HOW TO COMPLETE THIS TASK
Recast the rows, from the first line through the line containing "Do 稽司理招饮夕佳园楼 其一", as a Markdown table with columns Line and Text. Number each line and leave out blank lines.

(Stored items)
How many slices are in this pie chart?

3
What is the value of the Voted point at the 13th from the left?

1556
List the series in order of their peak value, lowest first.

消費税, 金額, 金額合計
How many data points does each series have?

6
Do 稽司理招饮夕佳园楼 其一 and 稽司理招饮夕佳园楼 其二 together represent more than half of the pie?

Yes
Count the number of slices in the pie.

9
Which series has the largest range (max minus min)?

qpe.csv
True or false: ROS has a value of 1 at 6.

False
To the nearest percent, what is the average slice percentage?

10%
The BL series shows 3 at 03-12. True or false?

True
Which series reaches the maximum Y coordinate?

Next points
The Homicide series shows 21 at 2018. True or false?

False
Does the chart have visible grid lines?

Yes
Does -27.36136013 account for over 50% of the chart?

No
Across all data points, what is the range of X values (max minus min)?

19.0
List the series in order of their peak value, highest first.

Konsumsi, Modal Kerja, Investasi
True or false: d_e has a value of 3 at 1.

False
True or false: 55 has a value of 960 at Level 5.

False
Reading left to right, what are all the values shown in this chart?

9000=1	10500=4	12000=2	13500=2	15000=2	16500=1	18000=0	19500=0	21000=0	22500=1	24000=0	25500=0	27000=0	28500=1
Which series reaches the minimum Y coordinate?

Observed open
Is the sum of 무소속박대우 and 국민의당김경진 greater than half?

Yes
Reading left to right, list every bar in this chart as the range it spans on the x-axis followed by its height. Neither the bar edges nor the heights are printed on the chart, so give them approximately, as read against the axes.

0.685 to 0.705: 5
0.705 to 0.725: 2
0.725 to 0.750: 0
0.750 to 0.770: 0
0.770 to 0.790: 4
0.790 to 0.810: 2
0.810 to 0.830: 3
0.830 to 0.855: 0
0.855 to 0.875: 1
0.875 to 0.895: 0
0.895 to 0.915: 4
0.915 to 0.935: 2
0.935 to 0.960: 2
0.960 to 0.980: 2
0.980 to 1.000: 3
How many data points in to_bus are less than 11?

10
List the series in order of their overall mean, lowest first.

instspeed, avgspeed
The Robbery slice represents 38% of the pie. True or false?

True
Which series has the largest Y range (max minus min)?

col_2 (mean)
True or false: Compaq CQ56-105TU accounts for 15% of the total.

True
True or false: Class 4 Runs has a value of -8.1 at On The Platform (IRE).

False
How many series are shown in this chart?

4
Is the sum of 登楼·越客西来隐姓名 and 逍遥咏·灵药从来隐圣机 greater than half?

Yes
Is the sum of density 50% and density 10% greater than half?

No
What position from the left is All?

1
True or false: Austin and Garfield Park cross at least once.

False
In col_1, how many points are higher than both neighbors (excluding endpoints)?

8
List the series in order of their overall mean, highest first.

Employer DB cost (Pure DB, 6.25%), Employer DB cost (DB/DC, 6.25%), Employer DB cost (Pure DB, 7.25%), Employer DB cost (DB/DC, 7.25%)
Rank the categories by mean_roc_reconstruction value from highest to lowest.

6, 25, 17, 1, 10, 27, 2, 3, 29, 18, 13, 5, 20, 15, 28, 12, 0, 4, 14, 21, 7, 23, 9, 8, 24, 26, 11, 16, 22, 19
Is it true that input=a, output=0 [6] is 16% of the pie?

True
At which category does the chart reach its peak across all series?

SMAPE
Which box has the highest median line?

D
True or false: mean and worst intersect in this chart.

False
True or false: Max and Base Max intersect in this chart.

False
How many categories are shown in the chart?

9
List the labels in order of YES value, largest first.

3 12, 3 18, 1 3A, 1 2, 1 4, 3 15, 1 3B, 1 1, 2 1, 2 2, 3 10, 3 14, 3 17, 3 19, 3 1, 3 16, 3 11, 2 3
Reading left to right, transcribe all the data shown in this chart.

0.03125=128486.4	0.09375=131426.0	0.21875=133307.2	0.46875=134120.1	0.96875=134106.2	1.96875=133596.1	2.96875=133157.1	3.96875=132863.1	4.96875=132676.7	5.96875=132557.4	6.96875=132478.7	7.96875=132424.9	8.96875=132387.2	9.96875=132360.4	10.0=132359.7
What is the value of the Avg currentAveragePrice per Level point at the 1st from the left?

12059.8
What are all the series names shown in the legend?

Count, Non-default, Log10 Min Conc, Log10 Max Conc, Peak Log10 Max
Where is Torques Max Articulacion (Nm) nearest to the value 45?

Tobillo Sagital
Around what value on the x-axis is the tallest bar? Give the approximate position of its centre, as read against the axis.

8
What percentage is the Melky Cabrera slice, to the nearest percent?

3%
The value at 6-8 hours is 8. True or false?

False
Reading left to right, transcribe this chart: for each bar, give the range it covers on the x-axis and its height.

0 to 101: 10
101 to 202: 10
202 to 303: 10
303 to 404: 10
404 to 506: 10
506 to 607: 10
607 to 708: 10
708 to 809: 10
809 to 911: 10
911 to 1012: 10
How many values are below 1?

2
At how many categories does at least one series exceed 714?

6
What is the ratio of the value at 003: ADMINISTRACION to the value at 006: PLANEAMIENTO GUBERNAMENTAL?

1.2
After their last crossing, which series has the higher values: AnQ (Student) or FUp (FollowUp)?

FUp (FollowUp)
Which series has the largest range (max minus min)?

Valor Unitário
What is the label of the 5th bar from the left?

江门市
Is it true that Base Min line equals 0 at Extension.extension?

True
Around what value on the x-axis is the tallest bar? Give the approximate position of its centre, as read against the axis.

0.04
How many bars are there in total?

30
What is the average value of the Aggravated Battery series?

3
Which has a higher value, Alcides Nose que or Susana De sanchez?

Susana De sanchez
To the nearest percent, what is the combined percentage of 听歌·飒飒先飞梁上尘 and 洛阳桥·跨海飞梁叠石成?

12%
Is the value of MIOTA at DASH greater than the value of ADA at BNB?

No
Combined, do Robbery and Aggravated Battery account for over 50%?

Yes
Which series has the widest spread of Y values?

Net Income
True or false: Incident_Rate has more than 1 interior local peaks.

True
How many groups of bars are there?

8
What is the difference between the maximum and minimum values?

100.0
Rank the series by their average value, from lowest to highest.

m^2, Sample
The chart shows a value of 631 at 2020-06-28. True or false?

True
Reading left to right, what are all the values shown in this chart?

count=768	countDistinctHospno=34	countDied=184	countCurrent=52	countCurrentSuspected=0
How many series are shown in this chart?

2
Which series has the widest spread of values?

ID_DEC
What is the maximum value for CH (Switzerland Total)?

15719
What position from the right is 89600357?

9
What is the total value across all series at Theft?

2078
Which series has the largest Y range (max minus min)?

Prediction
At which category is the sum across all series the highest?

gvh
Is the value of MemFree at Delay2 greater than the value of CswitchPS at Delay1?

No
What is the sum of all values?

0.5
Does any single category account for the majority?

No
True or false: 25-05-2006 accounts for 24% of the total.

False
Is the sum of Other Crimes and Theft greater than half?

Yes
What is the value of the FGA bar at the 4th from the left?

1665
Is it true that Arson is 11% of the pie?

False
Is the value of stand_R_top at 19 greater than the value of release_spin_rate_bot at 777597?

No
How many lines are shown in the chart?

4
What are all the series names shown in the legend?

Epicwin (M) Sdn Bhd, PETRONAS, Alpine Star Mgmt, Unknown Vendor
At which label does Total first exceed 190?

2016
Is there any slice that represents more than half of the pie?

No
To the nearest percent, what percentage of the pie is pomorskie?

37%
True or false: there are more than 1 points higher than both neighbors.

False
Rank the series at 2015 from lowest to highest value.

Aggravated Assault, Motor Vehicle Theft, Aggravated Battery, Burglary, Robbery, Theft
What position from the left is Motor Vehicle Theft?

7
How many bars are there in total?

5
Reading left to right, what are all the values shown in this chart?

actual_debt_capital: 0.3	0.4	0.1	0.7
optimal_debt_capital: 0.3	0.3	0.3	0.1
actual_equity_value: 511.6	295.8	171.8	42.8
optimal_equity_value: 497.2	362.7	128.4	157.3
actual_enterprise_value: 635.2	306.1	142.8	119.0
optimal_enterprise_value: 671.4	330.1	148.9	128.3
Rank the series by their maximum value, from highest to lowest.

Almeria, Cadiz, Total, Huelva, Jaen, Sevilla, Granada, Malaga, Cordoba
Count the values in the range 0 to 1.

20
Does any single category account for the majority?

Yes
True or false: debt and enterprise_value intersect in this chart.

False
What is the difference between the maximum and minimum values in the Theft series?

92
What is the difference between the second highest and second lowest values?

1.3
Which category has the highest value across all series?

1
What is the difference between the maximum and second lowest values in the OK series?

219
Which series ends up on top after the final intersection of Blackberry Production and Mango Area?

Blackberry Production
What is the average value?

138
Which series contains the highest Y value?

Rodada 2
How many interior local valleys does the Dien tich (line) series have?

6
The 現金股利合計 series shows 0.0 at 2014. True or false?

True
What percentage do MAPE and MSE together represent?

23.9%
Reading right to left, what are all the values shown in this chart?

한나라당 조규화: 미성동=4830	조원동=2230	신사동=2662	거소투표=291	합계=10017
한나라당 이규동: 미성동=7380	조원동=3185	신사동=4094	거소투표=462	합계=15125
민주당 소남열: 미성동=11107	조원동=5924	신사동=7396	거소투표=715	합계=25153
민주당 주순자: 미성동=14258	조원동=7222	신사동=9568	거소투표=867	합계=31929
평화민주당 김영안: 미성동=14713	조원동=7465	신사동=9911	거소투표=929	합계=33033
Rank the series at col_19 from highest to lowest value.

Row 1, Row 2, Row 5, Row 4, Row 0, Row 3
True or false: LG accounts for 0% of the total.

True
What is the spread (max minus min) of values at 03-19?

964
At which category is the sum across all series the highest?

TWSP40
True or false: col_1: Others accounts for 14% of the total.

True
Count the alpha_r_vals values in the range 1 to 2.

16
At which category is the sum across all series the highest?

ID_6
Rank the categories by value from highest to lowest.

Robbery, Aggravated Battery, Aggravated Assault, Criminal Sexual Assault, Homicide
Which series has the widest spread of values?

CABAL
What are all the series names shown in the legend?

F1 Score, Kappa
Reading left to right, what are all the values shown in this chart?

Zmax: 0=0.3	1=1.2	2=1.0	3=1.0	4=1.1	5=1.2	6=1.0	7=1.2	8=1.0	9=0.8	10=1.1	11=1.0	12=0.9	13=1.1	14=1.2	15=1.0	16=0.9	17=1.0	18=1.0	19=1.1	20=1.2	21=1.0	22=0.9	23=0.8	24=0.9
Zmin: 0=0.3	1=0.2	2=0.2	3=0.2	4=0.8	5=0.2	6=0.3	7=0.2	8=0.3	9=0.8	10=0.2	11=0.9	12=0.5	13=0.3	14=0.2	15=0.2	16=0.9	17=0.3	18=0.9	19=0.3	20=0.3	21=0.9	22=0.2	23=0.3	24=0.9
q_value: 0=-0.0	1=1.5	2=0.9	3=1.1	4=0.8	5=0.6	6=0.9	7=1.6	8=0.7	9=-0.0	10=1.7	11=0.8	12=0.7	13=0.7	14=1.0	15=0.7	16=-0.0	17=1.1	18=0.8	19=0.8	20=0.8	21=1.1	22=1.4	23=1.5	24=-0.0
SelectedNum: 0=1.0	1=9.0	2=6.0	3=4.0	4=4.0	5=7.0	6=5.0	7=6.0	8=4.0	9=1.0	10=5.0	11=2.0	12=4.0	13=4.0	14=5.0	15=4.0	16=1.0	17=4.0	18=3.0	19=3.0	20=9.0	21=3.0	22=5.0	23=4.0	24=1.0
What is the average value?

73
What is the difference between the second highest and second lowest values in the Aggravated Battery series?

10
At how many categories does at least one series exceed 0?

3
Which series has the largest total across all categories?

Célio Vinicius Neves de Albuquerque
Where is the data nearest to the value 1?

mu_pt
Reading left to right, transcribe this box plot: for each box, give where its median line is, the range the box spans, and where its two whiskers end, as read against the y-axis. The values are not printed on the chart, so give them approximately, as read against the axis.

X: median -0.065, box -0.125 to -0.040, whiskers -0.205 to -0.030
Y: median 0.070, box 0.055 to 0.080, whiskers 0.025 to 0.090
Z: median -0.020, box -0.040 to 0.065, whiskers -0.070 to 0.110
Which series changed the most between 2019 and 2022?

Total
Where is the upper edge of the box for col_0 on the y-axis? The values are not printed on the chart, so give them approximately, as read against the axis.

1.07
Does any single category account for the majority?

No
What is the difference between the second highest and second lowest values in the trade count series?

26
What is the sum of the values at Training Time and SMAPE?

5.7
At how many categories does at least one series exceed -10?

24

SOLVED EXERCISE
| Line | Text |
|---|---|
| 1 | How many slices are in this pie chart? |
| 2 | 3 |
| 3 | What is the value of the Voted point at the 13th from the left? |
| 4 | 1556 |
| 5 | List the series in order of their peak value, lowest first. |
| 6 | 消費税, 金額, 金額合計 |
| 7 | How many data points does each series have? |
| 8 | 6 |
| 9 | Do 稽司理招饮夕佳园楼 其一 and 稽司理招饮夕佳园楼 其二 together represent more than half of the pie? |